• GIVEN PASSAGE:
□ □ □ □ □ □ □

I am not sure how much work this will be, but it is probably the correct
long term solution.  Any volunteers for looking into this and submitting
a patch?



Re: Inserting large BLOBs via JDBC - OutOfMemoryError

From
hhaag@gmx.de
Date:
>While "new StringBuffer(p_buf.length)" is probably an improvement, it is
>difficult to predict what size buffer you will really need.  This is
>because depending on the data you will see between zero and four times
>data expansion.  Because the  protocol postgres uses to talk between the
>client and server is string based, the binary data needs to be encoded
>in an ascii safe way.  The encoding for the bytea datatype is to use
>\OOO octal escaping.  Therefore each byte of data may take up to four
>bytes in the output.  However if the data is mostly printable 7bit ascii
>bytes then there will be little expansion.
>
>I think your idea of initializing the buffer to be the size of the
>byte[] is a good idea.  I will apply that change unless someone has a
>better suggestion.

I think it's at least better than initializing the stringbuffer with the
default capacity, which is 16. And as long as the stringbuffer is used only
internally (as a local variable) in a private method, no other parts of the code
should be affected. Of course you cannot predict the final size of the
created string.

□ □ □ □ □ □ □

• SUPPLIED MATERIAL:
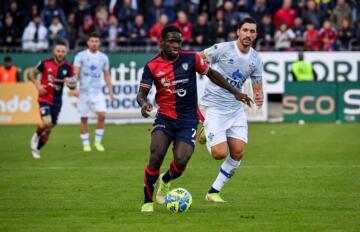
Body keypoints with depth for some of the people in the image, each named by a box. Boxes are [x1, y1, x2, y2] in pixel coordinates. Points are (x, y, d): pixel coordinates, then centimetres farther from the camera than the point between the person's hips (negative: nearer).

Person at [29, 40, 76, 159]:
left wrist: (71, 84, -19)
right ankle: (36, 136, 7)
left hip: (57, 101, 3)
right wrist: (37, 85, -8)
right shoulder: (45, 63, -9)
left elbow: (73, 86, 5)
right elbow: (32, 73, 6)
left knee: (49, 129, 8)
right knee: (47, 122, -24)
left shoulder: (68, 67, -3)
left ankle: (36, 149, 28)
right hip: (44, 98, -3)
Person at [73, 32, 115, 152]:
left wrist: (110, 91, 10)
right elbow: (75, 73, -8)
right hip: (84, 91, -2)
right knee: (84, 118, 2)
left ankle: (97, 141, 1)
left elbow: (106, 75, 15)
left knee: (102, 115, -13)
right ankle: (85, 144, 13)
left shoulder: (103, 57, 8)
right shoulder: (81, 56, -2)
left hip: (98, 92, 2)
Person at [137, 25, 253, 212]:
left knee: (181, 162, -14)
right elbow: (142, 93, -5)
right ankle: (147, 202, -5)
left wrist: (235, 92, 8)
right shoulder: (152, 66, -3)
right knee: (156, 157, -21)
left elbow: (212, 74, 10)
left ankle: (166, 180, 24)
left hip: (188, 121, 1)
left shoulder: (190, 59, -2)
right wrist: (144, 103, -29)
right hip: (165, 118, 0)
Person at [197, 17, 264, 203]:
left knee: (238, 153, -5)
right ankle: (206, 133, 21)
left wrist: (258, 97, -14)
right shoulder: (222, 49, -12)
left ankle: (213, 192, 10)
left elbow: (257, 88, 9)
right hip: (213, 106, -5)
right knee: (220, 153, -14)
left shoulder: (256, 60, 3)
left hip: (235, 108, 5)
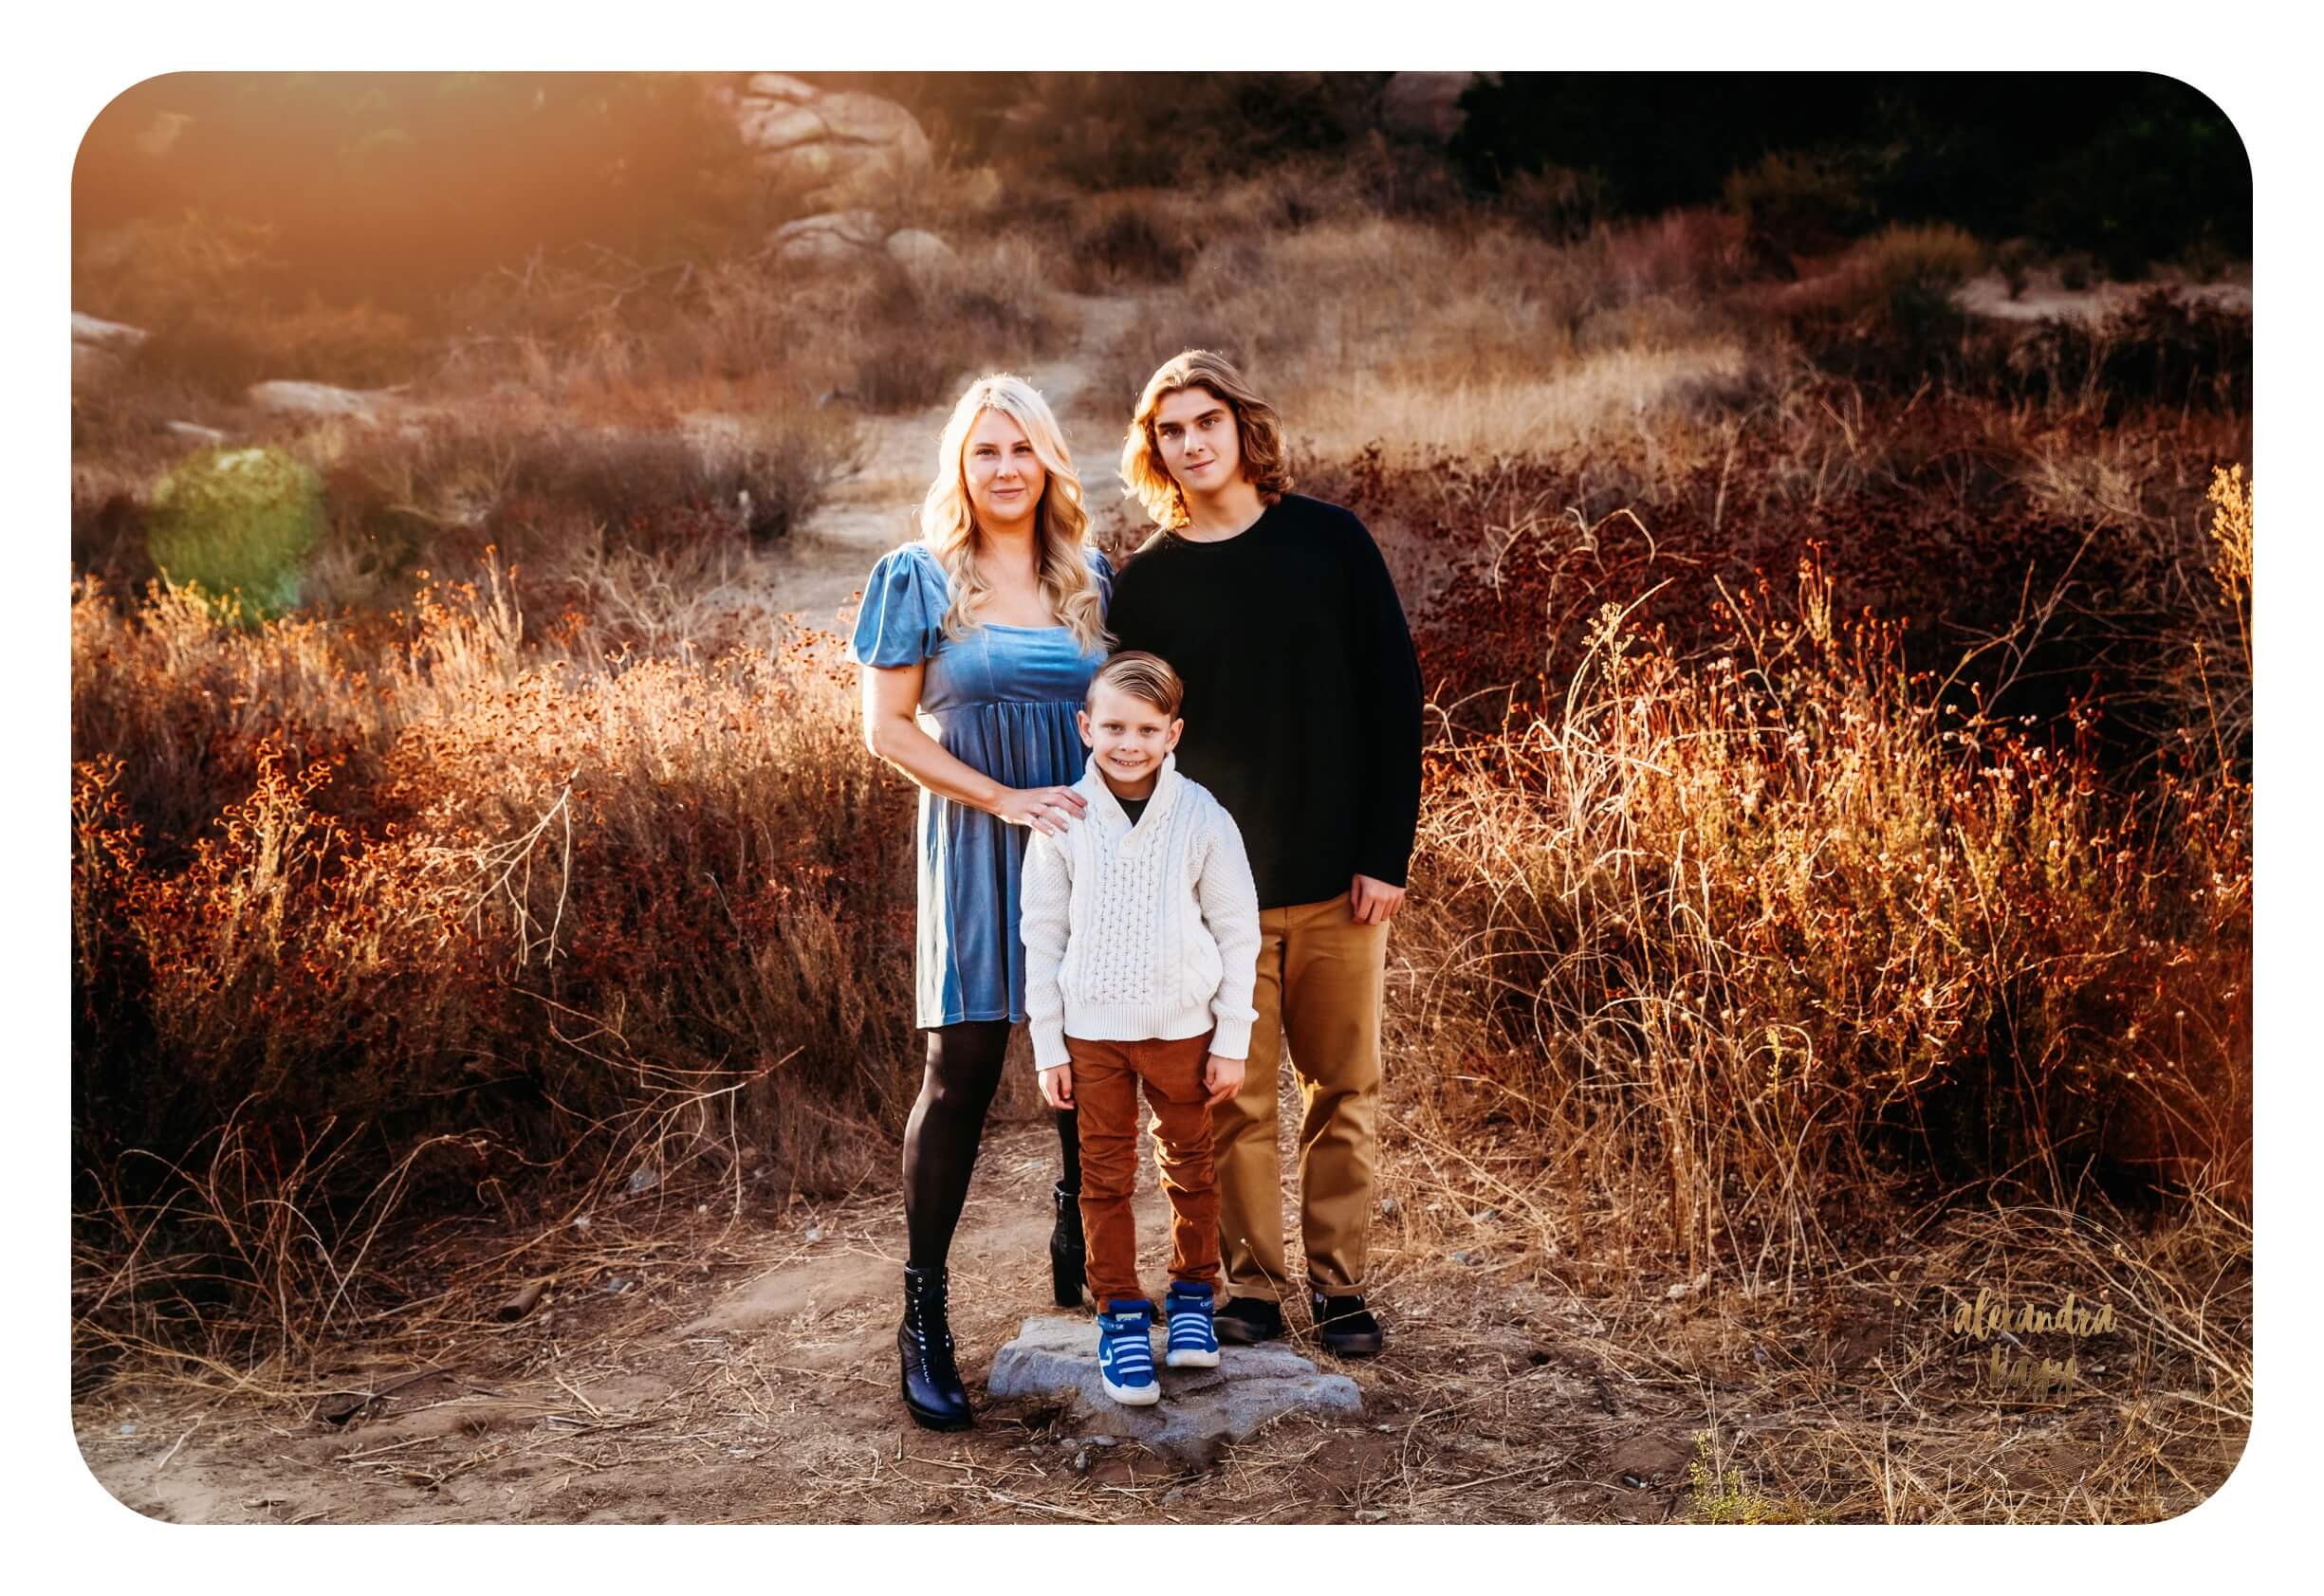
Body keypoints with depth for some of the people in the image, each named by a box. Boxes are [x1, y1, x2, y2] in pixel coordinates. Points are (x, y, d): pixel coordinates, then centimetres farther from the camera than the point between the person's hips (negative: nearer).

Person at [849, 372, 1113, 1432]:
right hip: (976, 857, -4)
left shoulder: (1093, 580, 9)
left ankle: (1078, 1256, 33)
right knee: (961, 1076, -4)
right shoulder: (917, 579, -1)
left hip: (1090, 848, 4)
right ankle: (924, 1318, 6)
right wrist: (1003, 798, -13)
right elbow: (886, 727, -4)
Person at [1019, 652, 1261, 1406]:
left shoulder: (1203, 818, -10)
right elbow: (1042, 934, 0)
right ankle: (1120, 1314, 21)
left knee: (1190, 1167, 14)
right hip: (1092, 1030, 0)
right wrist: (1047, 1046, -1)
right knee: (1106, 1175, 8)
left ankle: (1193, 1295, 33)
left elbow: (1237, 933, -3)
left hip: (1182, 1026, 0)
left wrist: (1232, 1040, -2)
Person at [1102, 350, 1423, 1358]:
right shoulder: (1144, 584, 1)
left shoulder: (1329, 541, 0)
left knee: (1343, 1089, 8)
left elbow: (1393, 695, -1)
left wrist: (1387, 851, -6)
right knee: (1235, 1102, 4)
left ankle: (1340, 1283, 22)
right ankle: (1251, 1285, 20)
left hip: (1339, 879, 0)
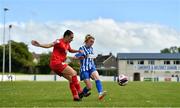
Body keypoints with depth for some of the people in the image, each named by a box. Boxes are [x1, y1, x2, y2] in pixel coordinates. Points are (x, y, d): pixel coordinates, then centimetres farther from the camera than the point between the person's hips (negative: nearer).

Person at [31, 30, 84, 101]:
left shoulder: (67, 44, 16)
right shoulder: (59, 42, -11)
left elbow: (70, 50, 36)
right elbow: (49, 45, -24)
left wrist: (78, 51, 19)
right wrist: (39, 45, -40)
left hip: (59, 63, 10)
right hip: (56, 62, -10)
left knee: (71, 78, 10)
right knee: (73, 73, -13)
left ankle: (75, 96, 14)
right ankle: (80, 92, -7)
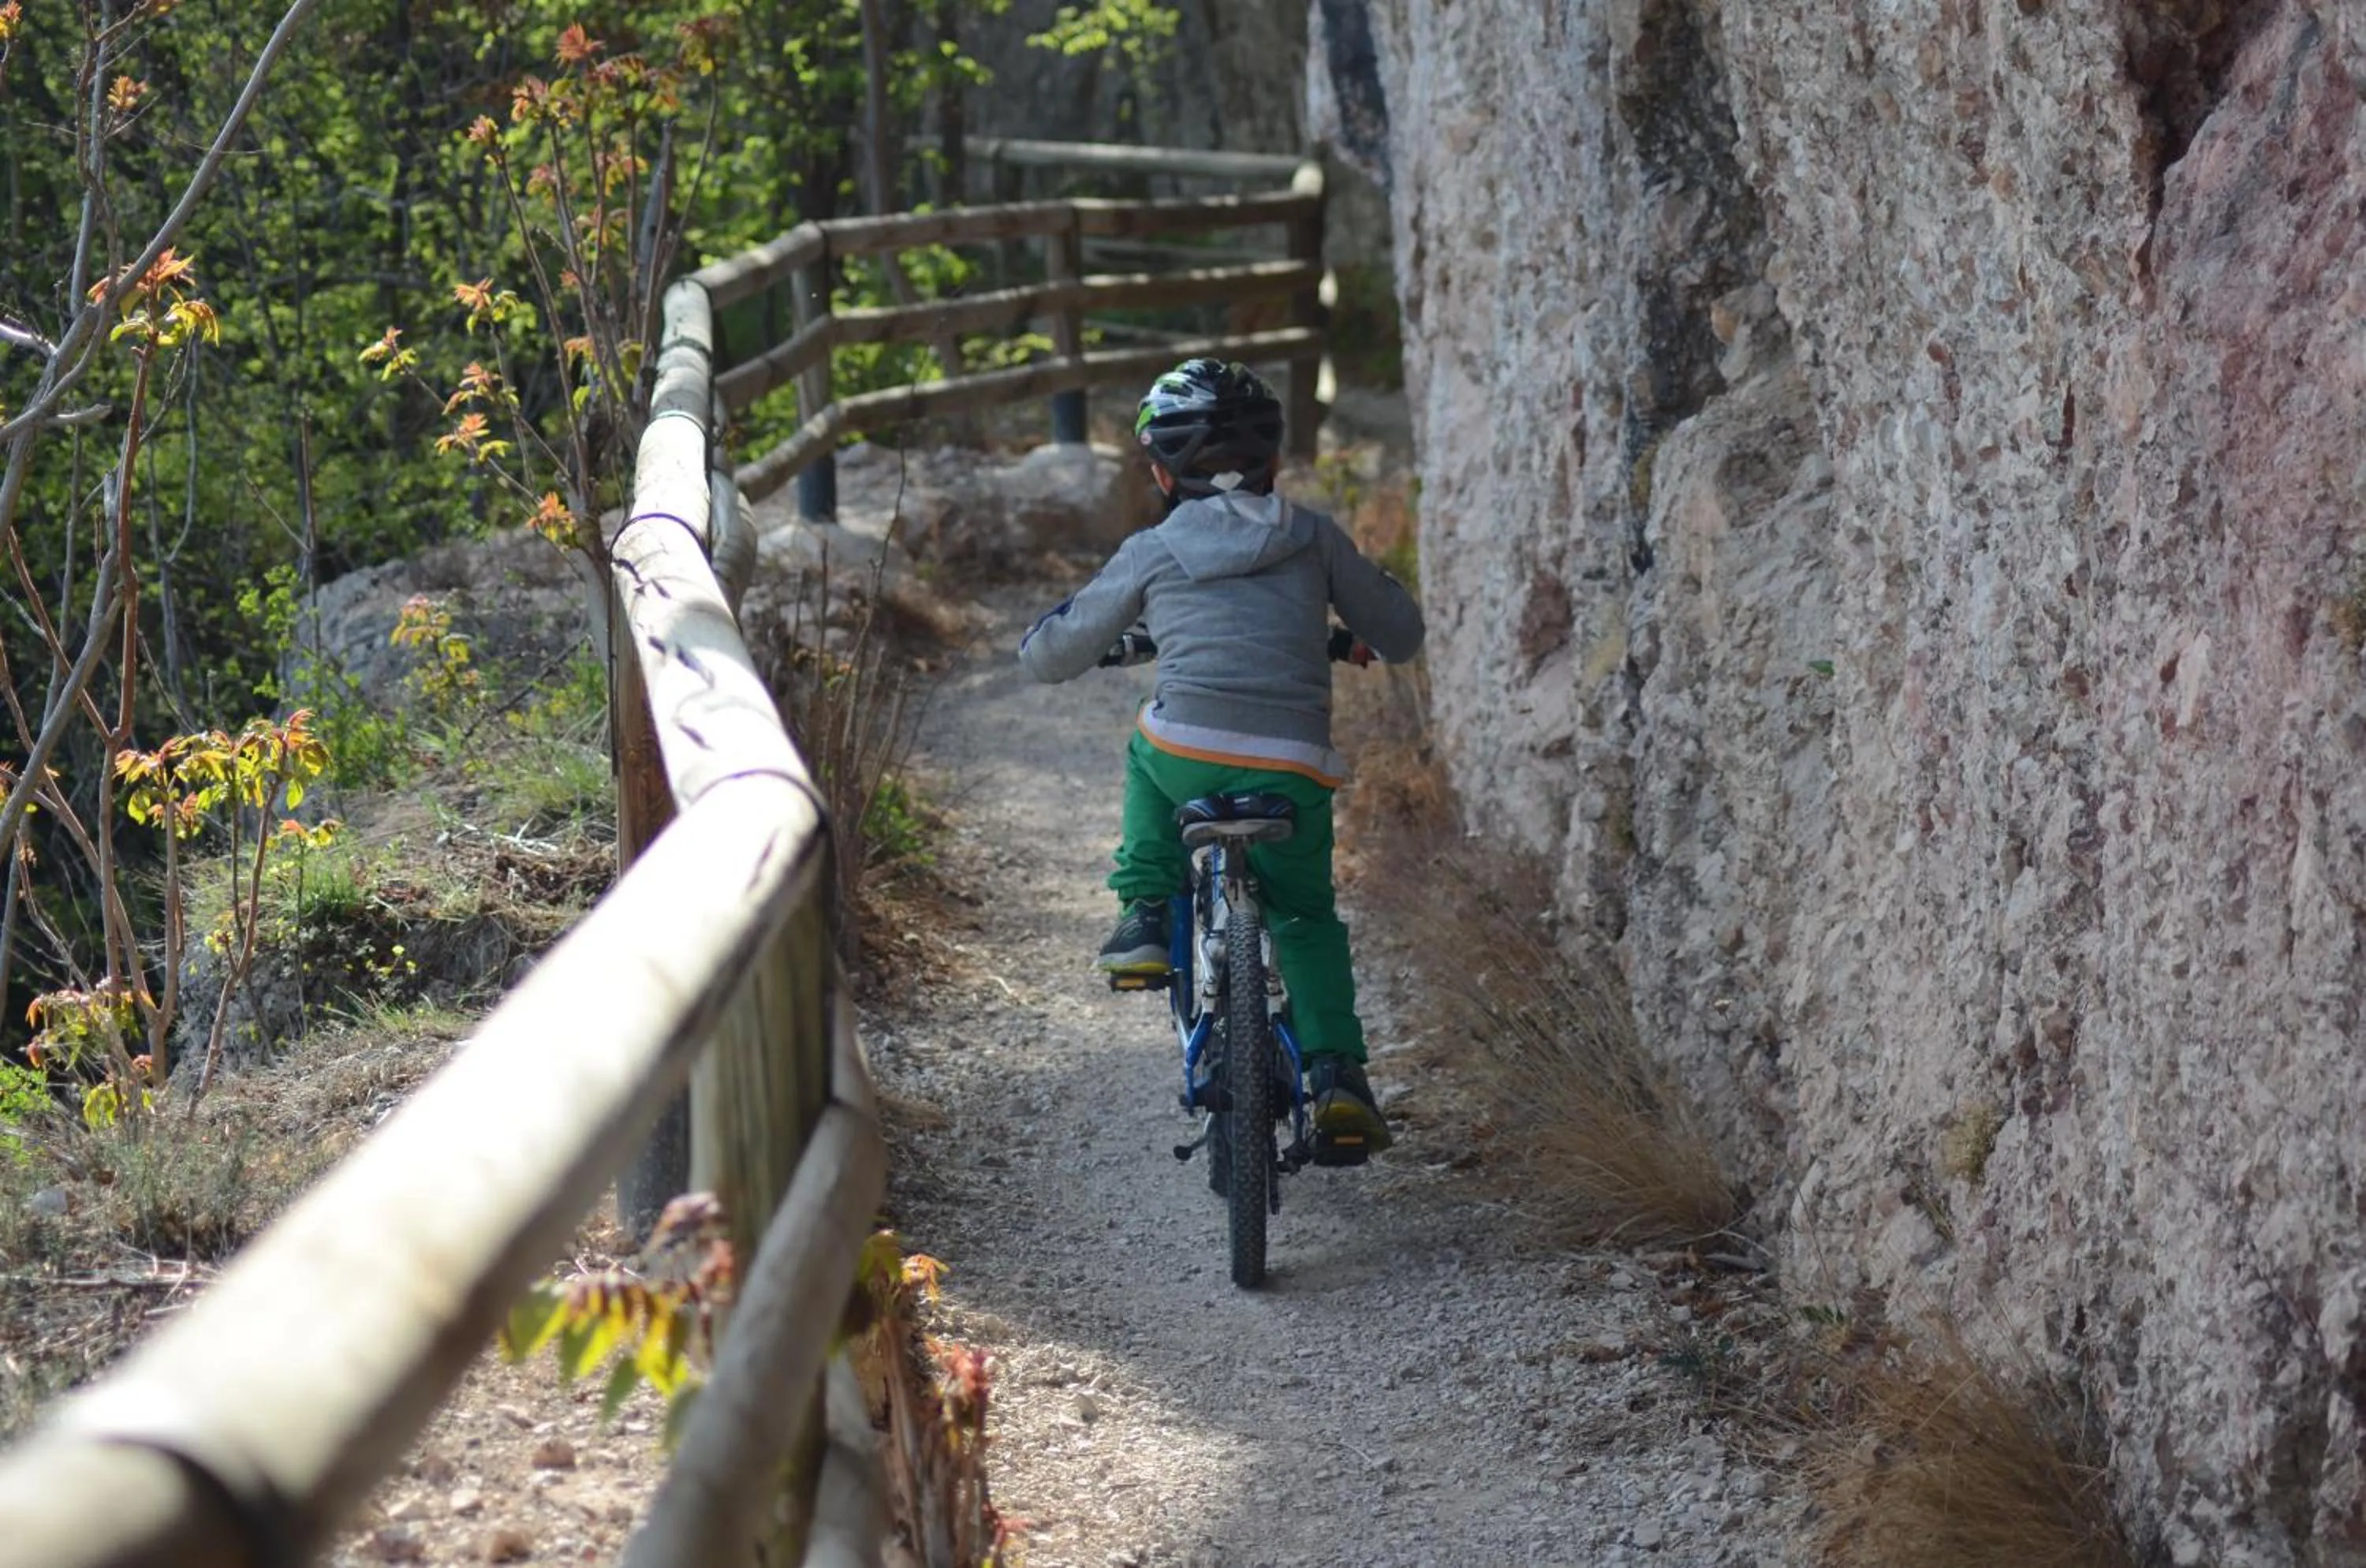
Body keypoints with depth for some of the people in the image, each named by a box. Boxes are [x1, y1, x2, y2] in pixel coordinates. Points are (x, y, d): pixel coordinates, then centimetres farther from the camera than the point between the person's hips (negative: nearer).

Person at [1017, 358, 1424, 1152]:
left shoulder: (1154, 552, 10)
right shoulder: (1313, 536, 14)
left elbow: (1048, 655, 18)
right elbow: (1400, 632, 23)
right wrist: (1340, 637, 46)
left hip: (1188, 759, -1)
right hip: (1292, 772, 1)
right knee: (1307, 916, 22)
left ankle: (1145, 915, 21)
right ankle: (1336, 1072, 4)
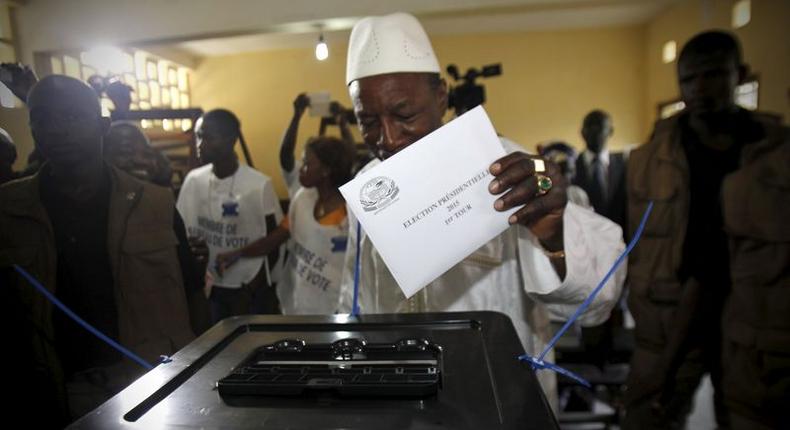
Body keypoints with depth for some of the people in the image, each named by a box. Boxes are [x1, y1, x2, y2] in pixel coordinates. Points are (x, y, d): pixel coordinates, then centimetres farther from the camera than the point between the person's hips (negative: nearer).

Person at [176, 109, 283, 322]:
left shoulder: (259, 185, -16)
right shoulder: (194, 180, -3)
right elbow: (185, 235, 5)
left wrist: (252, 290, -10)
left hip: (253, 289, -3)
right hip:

□ □ □ □ □ □ □

• QUESTIONS TO ANSWER:
[1] In the mailing-list excerpt on inserting large BLOBs, what is the default capacity of a StringBuffer?
[2] Reproduce only the records between the lines holding "right elbow: (32, 73, 6)" and "right ankle: (924, 1318, 6)", inclusive, switching "knee" to "knee joint" and changing nothing else. Omit the pictures from your answer.

• PER-TASK ANSWERS:
[1] 16

[2]
right elbow: (32, 73, 6)
left knee joint: (49, 129, 8)
right knee joint: (47, 122, -24)
left shoulder: (68, 67, -3)
left ankle: (36, 149, 28)
right hip: (44, 98, -3)
Person at [73, 32, 115, 152]:
left wrist: (110, 91, 10)
right elbow: (75, 73, -8)
right hip: (84, 91, -2)
right knee joint: (84, 118, 2)
left ankle: (97, 141, 1)
left elbow: (106, 75, 15)
left knee joint: (102, 115, -13)
right ankle: (85, 144, 13)
left shoulder: (103, 57, 8)
right shoulder: (81, 56, -2)
left hip: (98, 92, 2)
Person at [137, 25, 253, 212]:
left knee joint: (181, 162, -14)
right elbow: (142, 93, -5)
right ankle: (147, 202, -5)
left wrist: (235, 92, 8)
right shoulder: (152, 66, -3)
right knee joint: (156, 157, -21)
left elbow: (212, 74, 10)
left ankle: (166, 180, 24)
left hip: (188, 121, 1)
left shoulder: (190, 59, -2)
right wrist: (144, 103, -29)
right hip: (165, 118, 0)
Person at [197, 17, 264, 203]:
left knee joint: (238, 153, -5)
right ankle: (206, 133, 21)
left wrist: (258, 97, -14)
right shoulder: (222, 49, -12)
left ankle: (213, 192, 10)
left elbow: (257, 88, 9)
right hip: (213, 106, -5)
right knee joint: (220, 153, -14)
left shoulder: (256, 60, 3)
left hip: (235, 108, 5)
Body keypoints with depth for some of the people in the image, each named by a box. Boxes are [x1, y1, x2, y2] in pixel coordinates. Points are (x, y, d): pixel coordinates, then centimetres farther from the camera than the point between the person's hips (negative: nearer).

Person at [849, 372, 1113, 1432]:
right hip: (976, 857, -4)
left shoulder: (1093, 580, 9)
left ankle: (1078, 1256, 33)
right knee joint: (961, 1076, -4)
right shoulder: (917, 579, -1)
left hip: (1090, 848, 4)
right ankle: (924, 1318, 6)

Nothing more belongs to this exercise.